Note that this deployment is using the same mountPath
as in your example`.
If I bring up this environment, I can see that the database initialization script was executed correctly. The people
table exists and has the expected data:
$ kubtectl exec -it deploy/postgresql -- psql -U example -c 'select * from people'
id | name | favorite_color
---- --------- ----------------
1 | bob | red
2 | alice | blue
3 | mallory | purple
(3 rows)
Let's make a change to the database and see what happens when we restart the pod. First, we add a new row to the table and view the updated table:
$ kubectl exec -it deploy/postgresql -- psql -U example -c "insert into people (name, favorite_color) values ('carol', 'green')"
INSERT 0 1
$ kubectl exec -it deploy/postgresql -- psql -U example -c 'select * from people'
id | name | favorite_color
---- --------- ----------------
1 | bob | red
2 | alice | blue
3 | mallory | purple
4 | carol | green
(4 rows)
Now we restart the database pod:
$ kubectl rollout restart deployment/postgresql
And finally check if our changes survived the restart:
$ kubectl exec -it deploy/postgresql -- psql -U example -c 'select * from people' id | name | favorite_color
---- --------- ----------------
1 | bob | red
2 | alice | blue
3 | mallory | purple
(3 rows)
As expected, they did not!
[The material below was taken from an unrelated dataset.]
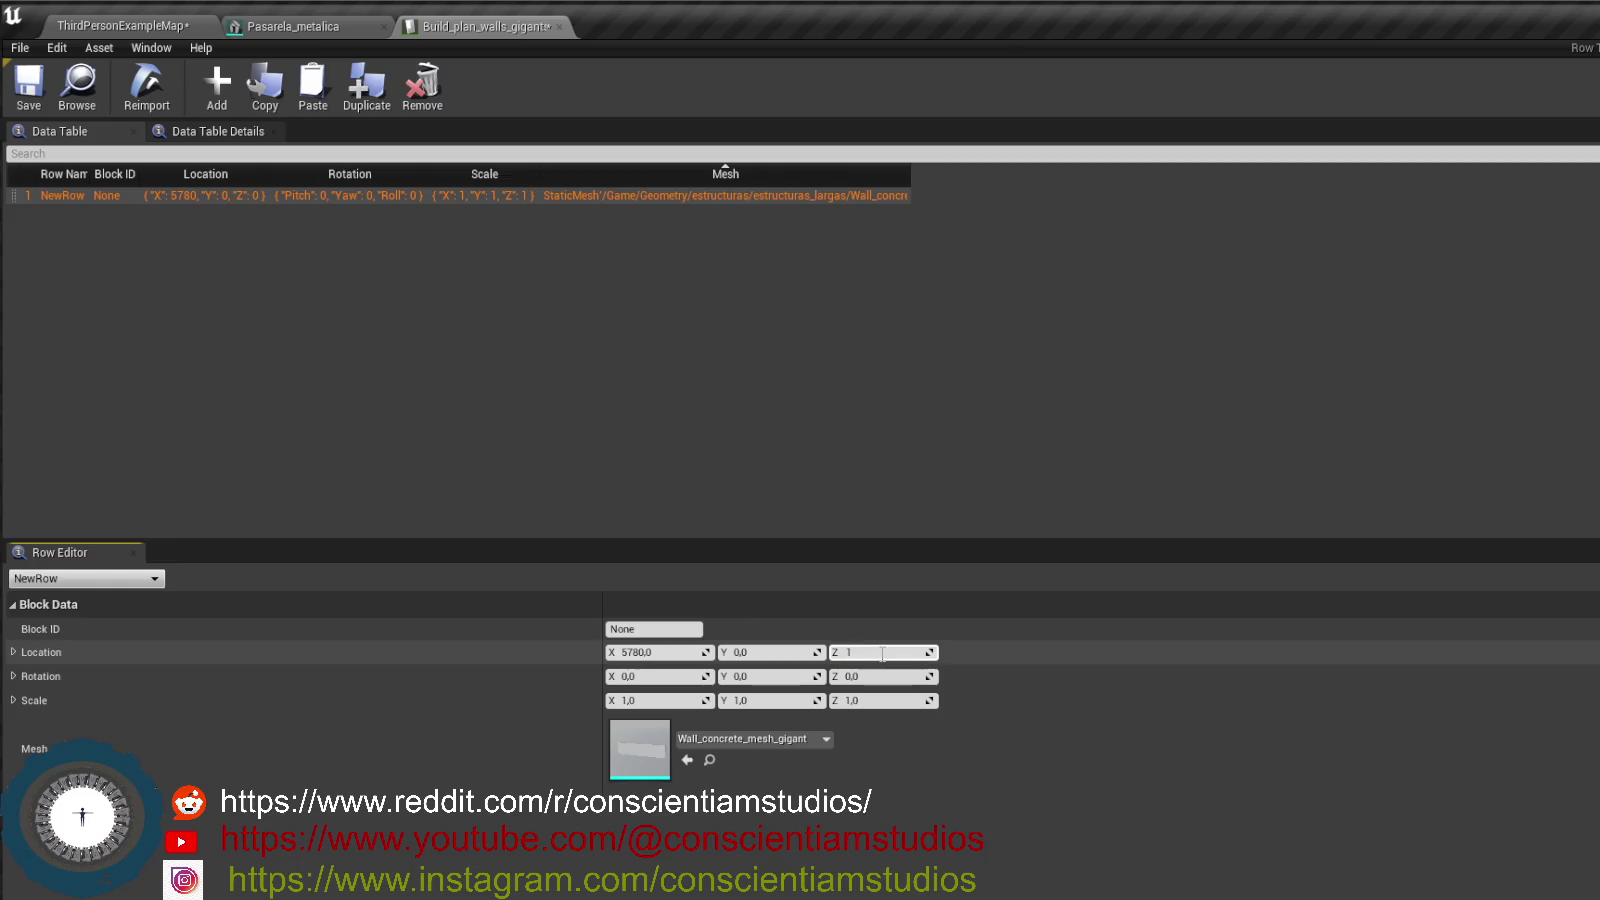
text(100)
Let's change the mountPath
in the Deployment so that it looks like this instead:
apiVersion: apps/v1
kind: Deployment
metadata:
labels:
app: postgres
name: postgresql
spec:
replicas: 1
strategy:
type: Recreate
selector:
matchLabels:
app: postgres
template:
metadata:
labels:
app: postgres
spec:
containers:
- envFrom:
- secretRef:
name: postgres-env
image: docker.io/postgres:14
name: postgresql
ports:
- containerPort: 5432
name: postgresql
volumeMounts:
- mountPath: /docker-entrypoint-initdb.d
name: postgres-config
- mountPath: /var/lib/postgresql/data
name: postgres-data
volumes:
- name: postgres-data
persistentVolumeClaim:
claimName: postgres-pv-claim
- configMap:
name: postgres-config
name: postgres-config
Using this Deployment, with no other changes, we can re-run the previous test and see that our data persists as desired:
$ kubectl exec -it deploy/postgresql -- psql -U example -c "insert into people (name, favorite_color) values ('carol', 'green')"
INSERT 0 1
$ k rollout restart deployment/postgresql
deployment.apps/postgresql restarted
$ k exec -it deploy/postgresql -- psql -U example -c 'select * from people' id | name | favorite_color
---- --------- ----------------
1 | bob | red
2 | alice | blue
3 | mallory | purple
4 | carol | green
(4 rows)
An alternative solution would be to mount your volume in a completely different location and then set PGDATA
appropriately. E.g.,
...
env:
- name: PGDATA
value: /data
...
volumeMounts:
- name: postgres-data
mountPath: /data
...